**TEXTAUSZUG:**
◇ ◇ ◇ ◇ ◇
Brandenburgs AfD steht bei 32 Prozent

Meinungsumfrage zeigt: Die rechtsextremen Positionen der Partei schrecken viele Wähler nicht ab

Nach einer neuen Umfrage des Meinungsforschungsinstituts Infratest dimap im Auftrag des Rundfunks RBB würde die AfD in Brandenburg jetzt bei einer Landtagswahl auf 32 Prozent der Stimmen kommen. Es ist im Bundesland der höchste jemals für diese Partei gemessene Wert. Die SPD von Ministerpräsident Dietmar Woidke würde nur noch 20 Prozent erhalten und seine Koalition mit der CDU (18 Prozent) und den Grünen (acht Prozent) hätte keine Mehrheit mehr im Parlament. Eine Regierung ohne Beteiligung der AfD ließe sich nur noch bilden, wenn eine vierte Partei mitmacht – Die Linke (acht Prozent) oder die Freien Wähler (sechs Prozent). Andere Parteien würde es nach gegenwärtigem Stand im Landtag nicht geben. Die FDP würde mit vier Prozent wieder einmal an der Fünf-Prozent-Hürde scheitern.
◇ ◇ ◇ ◇ ◇
Gespeicherte Einträge:

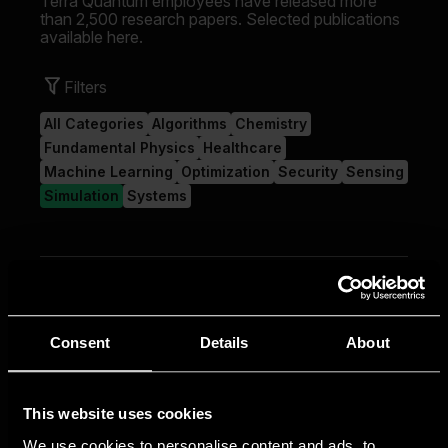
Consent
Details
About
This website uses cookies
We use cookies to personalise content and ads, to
◇ ◇ ◇ ◇ ◇
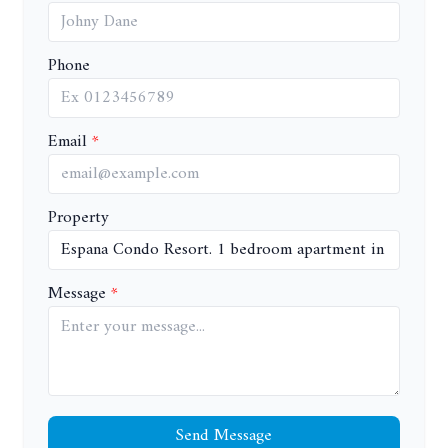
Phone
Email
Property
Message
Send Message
◇ ◇ ◇ ◇ ◇
**AUFGABE 1:** Zitieren Sie aus dem Artikel über die AfD-Umfrage in Brandenburg wörtlich die Stelle, die bei den Worten „Nach einer neuen“ einsetzt und nach „der Fünf-Prozent-Hürde scheitern.“ endet.
**AUFGABE 2:** Suchen Sie aus den gespeicherten Einträgen jede Zeile heraus, in der die Zeichenfolge „cookies“ vorkommt, und schreiben Sie diese Zeilen ab.

**LÖSUNGSFELD 1:**
Nach einer neuen Umfrage des Meinungsforschungsinstituts Infratest dimap im Auftrag des Rundfunks RBB würde die AfD in Brandenburg jetzt bei einer Landtagswahl auf 32 Prozent der Stimmen kommen. Es ist im Bundesland der höchste jemals für diese Partei gemessene Wert. Die SPD von Ministerpräsident Dietmar Woidke würde nur noch 20 Prozent erhalten und seine Koalition mit der CDU (18 Prozent) und den Grünen (acht Prozent) hätte keine Mehrheit mehr im Parlament. Eine Regierung ohne Beteiligung der AfD ließe sich nur noch bilden, wenn eine vierte Partei mitmacht – Die Linke (acht Prozent) oder die Freien Wähler (sechs Prozent). Andere Parteien würde es nach gegenwärtigem Stand im Landtag nicht geben. Die FDP würde mit vier Prozent wieder einmal an der Fünf-Prozent-Hürde scheitern.

**LÖSUNGSFELD 2:**
This website uses cookies
We use cookies to personalise content and ads, to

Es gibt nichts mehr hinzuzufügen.